Senden başka kimler katılıyor?
D.D: Benim dışımda dünyanın farklı ülkelerinden 19 kadın daha katılıyor. Listenin tamamına buradan ulaşabilirsiniz.
Peki Türkiye’de yaratıcı sektörde çalışan kadınlara söylemek istediğin bir şey var mı?

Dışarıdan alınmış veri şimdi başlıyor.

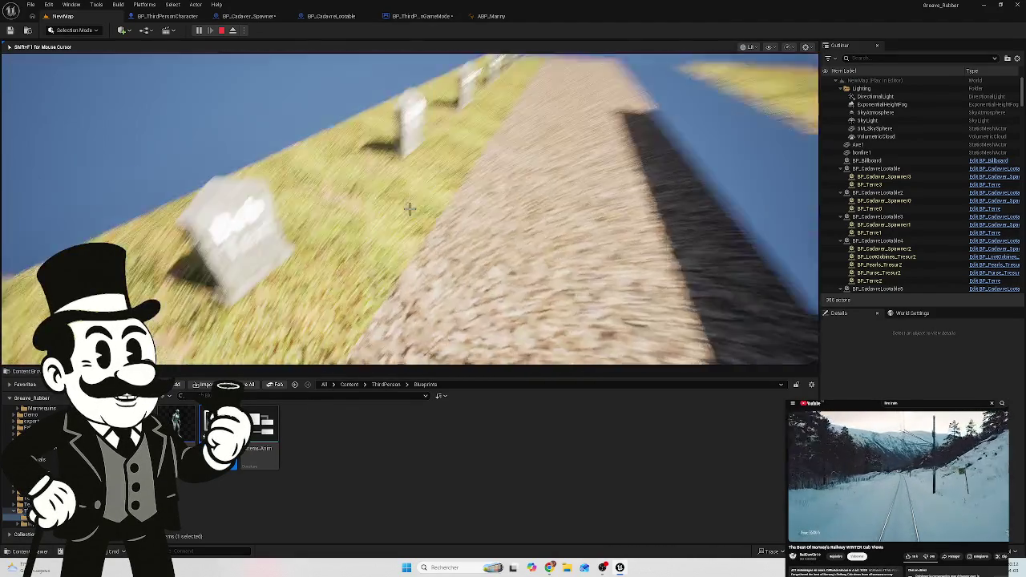
pyautogui.press('w')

D.D: Harvard Business School’da yapılan bir çalışma var. İki grup öğrenciden Silikon Vadisi’nde çalışan, dışa dönük kişiliği ve ilişki kurma becerileri sayesinde kariyerinde hızla başarıya ulaşmış bir finansçının hikayesini okuyup değerlendirmeleri isteniyor. İki grup öğrencinin de okuduğu hikaye tıpatıp aynı. Ancak bir grupta kahramanın ismi Heidi, yani bir kadın; diğer grupta ise Howard, yani bir erkek. Heidi ve Howard her iki gruptan tarafından da eşit derecede başarılı bulunurken, sevilmeye gelince iş değişiyor. Herkes Howard’la birlikte çalışmayı isterken Heidi bencil ve güvenilmez olarak tanımlanıyor ve çoğu öğrenci iş yerinde böyle biriyle çalışmak istemeyeceğini söylüyor. Kadından hep şefkatli, fedakar, karşılıksız veren bir “anne” rolünü oynamasını bekliyoruz. Dolayısıyla iş dünyasında başarılı olmaya başladığında onu bencil ve itici buluyoruz. Howard’larla Heidi’lerin eşit olmasını istiyorsanız Heidi’leri sevmeye alışın ve işe kendinizden başlayın.